◆ **TEXT SEGMENT**
★ ★ ★ ★

Scientists say that the jet stream, the river of air that dictates weather patterns, has been more erratic in the past few years. It's responsible for weather systems getting stuck, like the current heat wave. Scientists disagree on whether global warming is the cause of the jet stream's behavior.

The hottest cities are taking precautions to protect vulnerable residents. Police are pleading with drivers not to leave children or pets in vehicles, and temporary cooling stations are being put up to shelter homeless people and the elderly on fixed incomes who hesitate to use air conditioning.

Officials said extra personnel have been added to the U.S. Border Patrol's Search, Trauma, and Rescue unit as people illegally crossing the border from Mexico into Arizona could succumb to exhaustion and dehydration. At least seven people have been found dead in the last week in Arizona after falling victim to the desert's brutal heat.

Even airlines are watching the mercury for any signs that temperatures could deter operations.

In June 1990, when Phoenix hit 122 degrees, several airlines, including America West, which later merged with US Airways, were forced to cease flights for several hours because the planes didn't have the data needed to know how they would fly in temperatures above 120 degrees.

US Airways spokesman Todd Lehmacher said the airline's fleet of Boeings can now fly up to 126 degrees, and up to 127 degrees for the Airbus fleet.

★ ★ ★ ★

◆ **RECORDS PROVIDED**

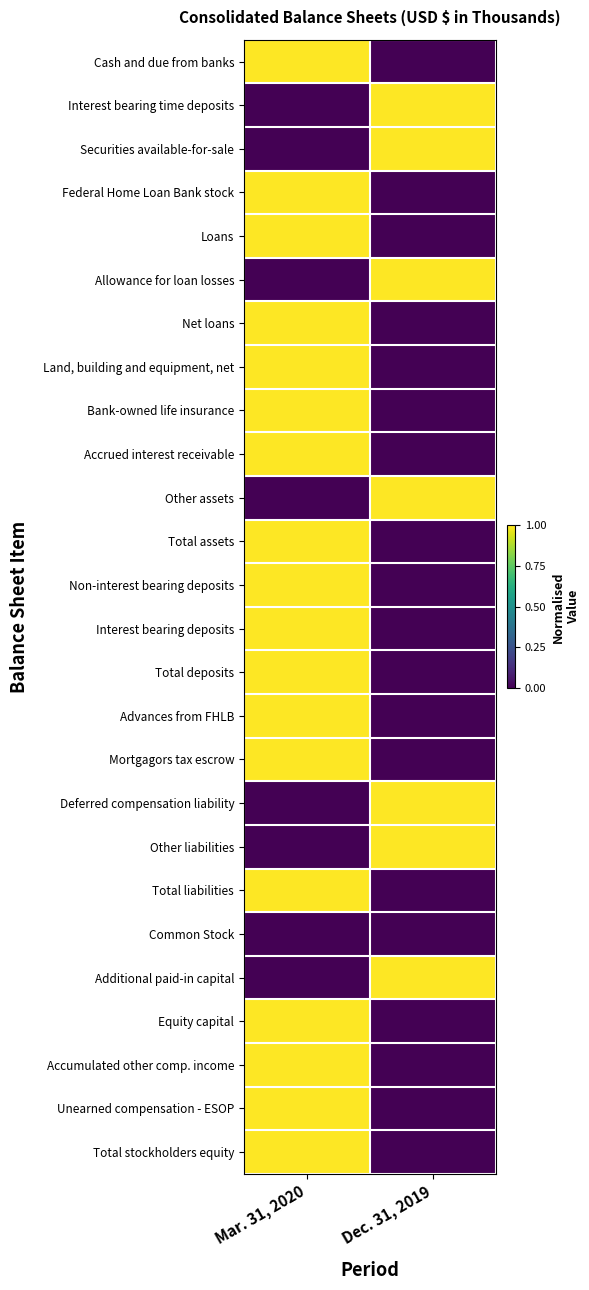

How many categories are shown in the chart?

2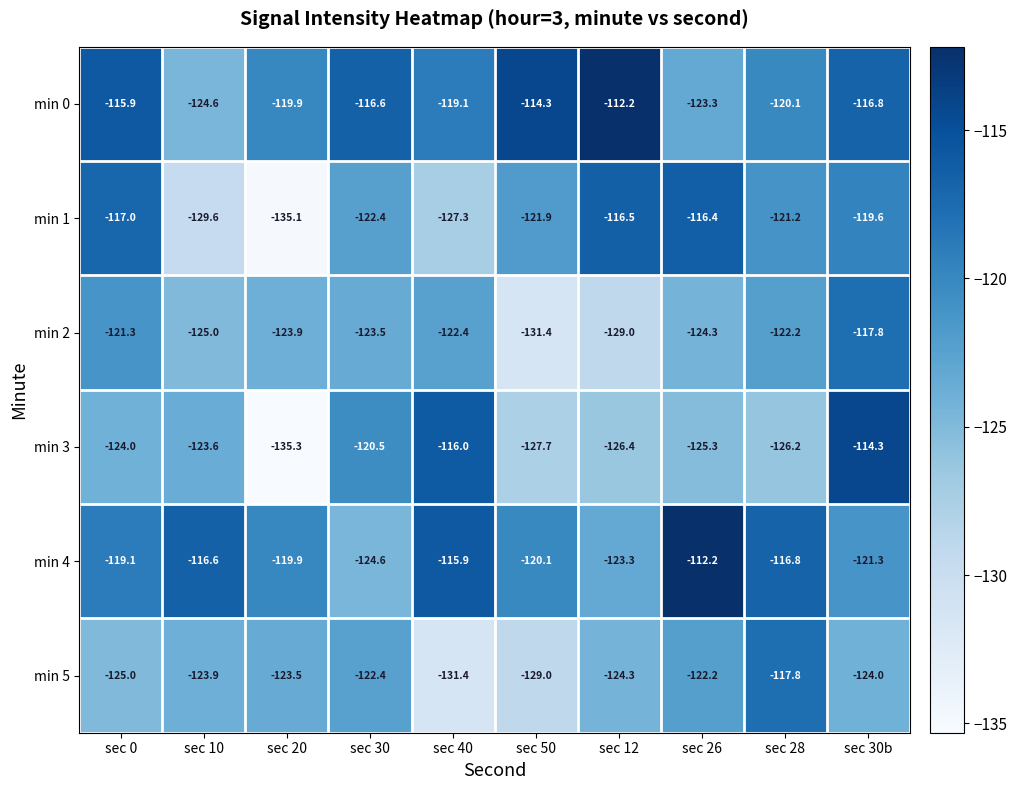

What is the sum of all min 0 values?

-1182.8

★ ★ ★ ★

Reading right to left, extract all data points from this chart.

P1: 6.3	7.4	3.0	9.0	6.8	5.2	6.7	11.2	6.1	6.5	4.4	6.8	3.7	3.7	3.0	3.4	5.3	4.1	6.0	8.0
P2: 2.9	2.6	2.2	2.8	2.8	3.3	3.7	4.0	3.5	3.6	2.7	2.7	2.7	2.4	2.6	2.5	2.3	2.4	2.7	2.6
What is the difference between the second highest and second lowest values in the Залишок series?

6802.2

★ ★ ★ ★

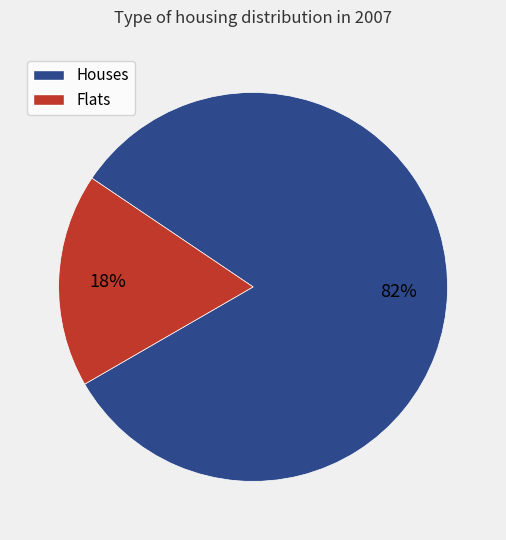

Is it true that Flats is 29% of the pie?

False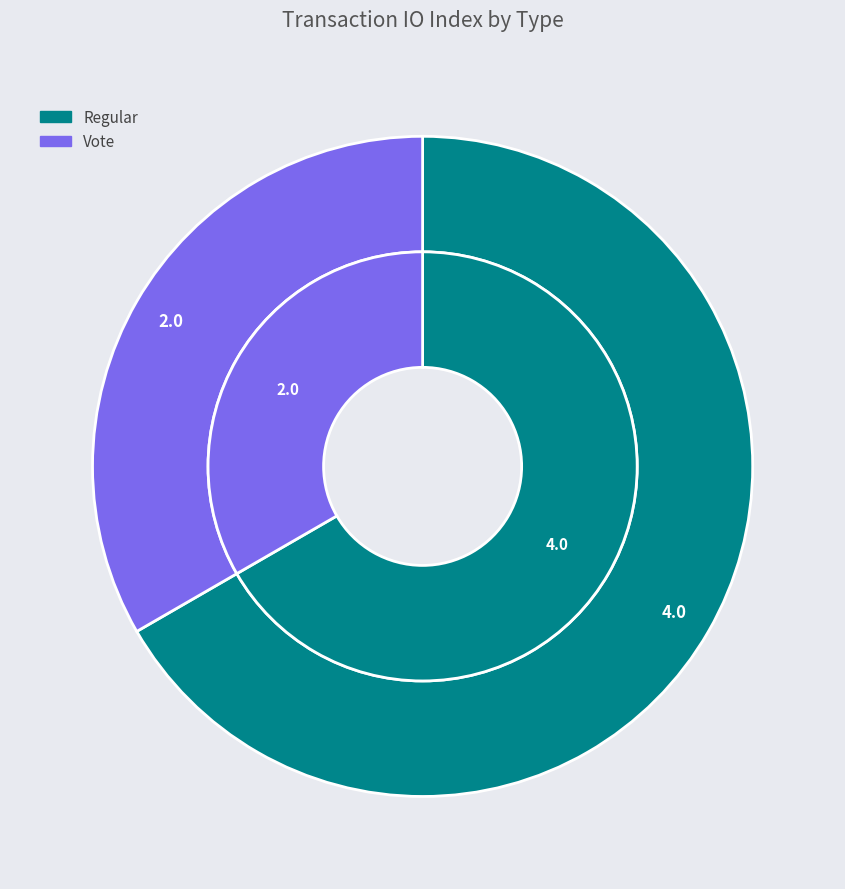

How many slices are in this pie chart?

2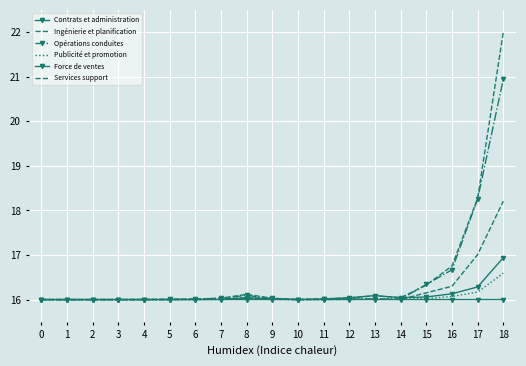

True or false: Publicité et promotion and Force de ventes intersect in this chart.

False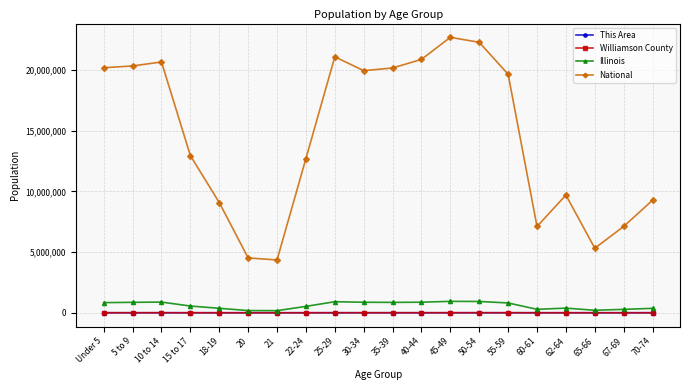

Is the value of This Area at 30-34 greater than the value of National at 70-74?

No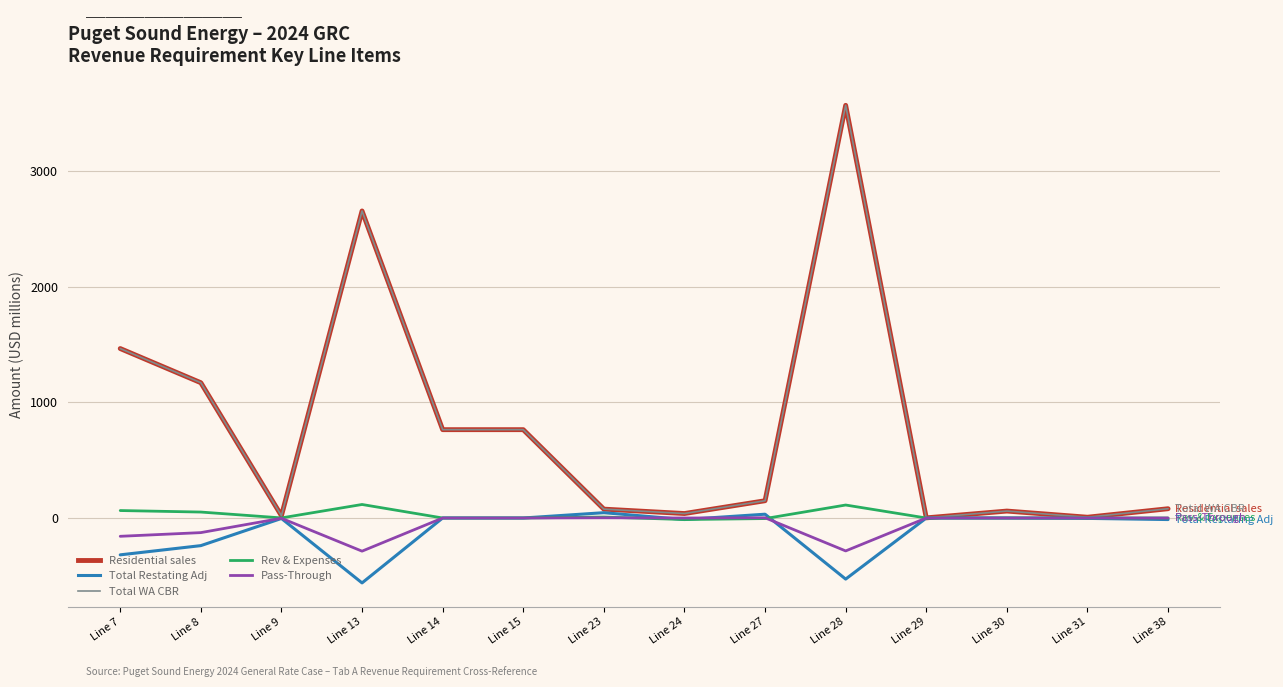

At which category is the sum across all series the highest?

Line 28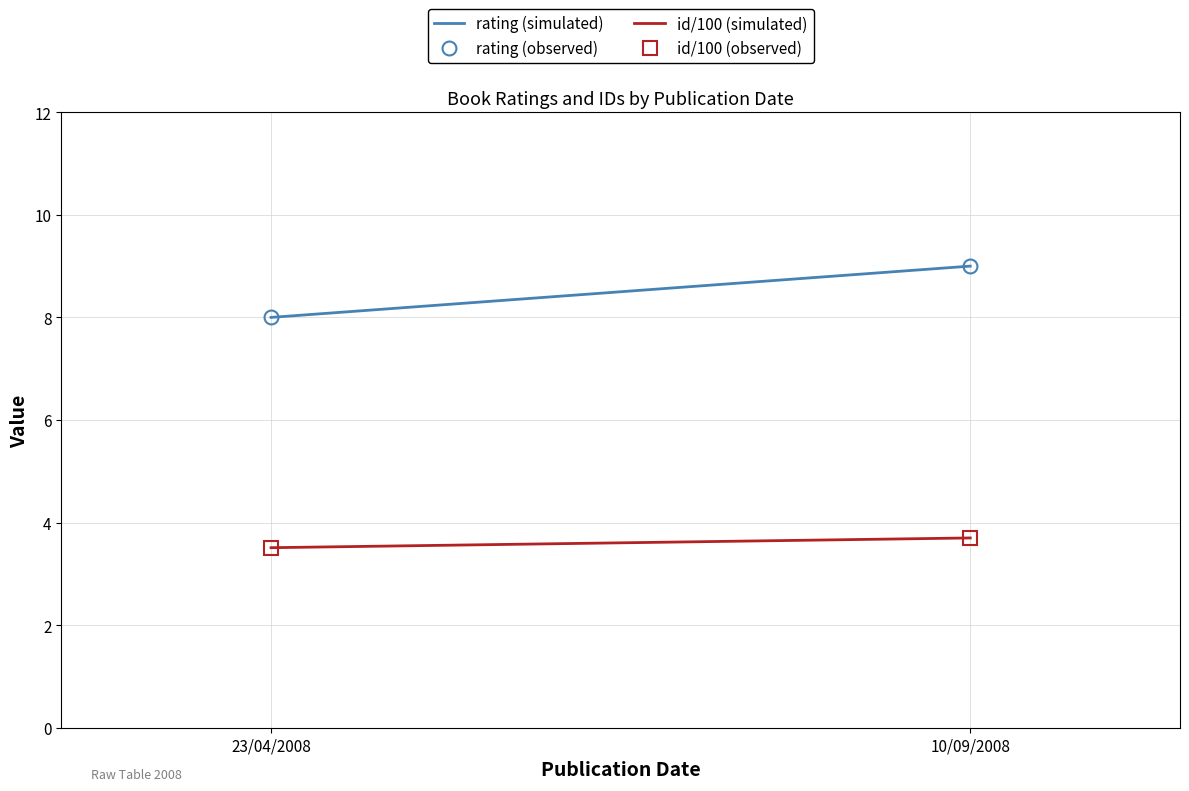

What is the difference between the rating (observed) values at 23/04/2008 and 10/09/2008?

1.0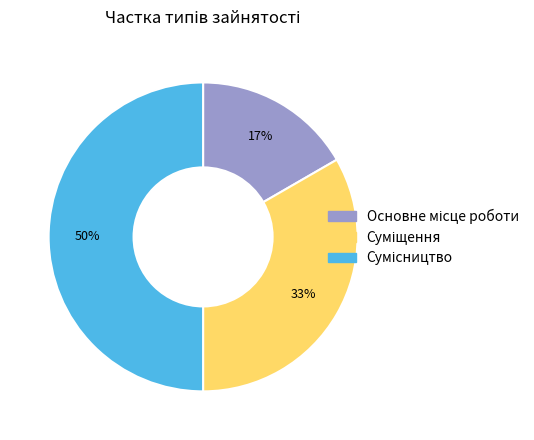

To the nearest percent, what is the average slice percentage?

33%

★ ★ ★ ★

◆ **ACTIVITY LIST**
a. List every temperature, in degrees, that the heat wave text mentions.
b. From the heat wave text, return everything from "Officials said extra" down to "the Airbus fleet.".
c. According to the heat wave text, up to what temperature can the US Airways Airbus fleet now fly?
The lines play no part in any of these tasks.

◆ **EXERCISE RESULTS**
a. 122 degrees, 120 degrees, 126 degrees, 127 degrees

b.
Officials said extra personnel have been added to the U.S. Border Patrol's Search, Trauma, and Rescue unit as people illegally crossing the border from Mexico into Arizona could succumb to exhaustion and dehydration. At least seven people have been found dead in the last week in Arizona after falling victim to the desert's brutal heat.

Even airlines are watching the mercury for any signs that temperatures could deter operations.

In June 1990, when Phoenix hit 122 degrees, several airlines, including America West, which later merged with US Airways, were forced to cease flights for several hours because the planes didn't have the data needed to know how they would fly in temperatures above 120 degrees.

US Airways spokesman Todd Lehmacher said the airline's fleet of Boeings can now fly up to 126 degrees, and up to 127 degrees for the Airbus fleet.

c. Up to 127 degrees.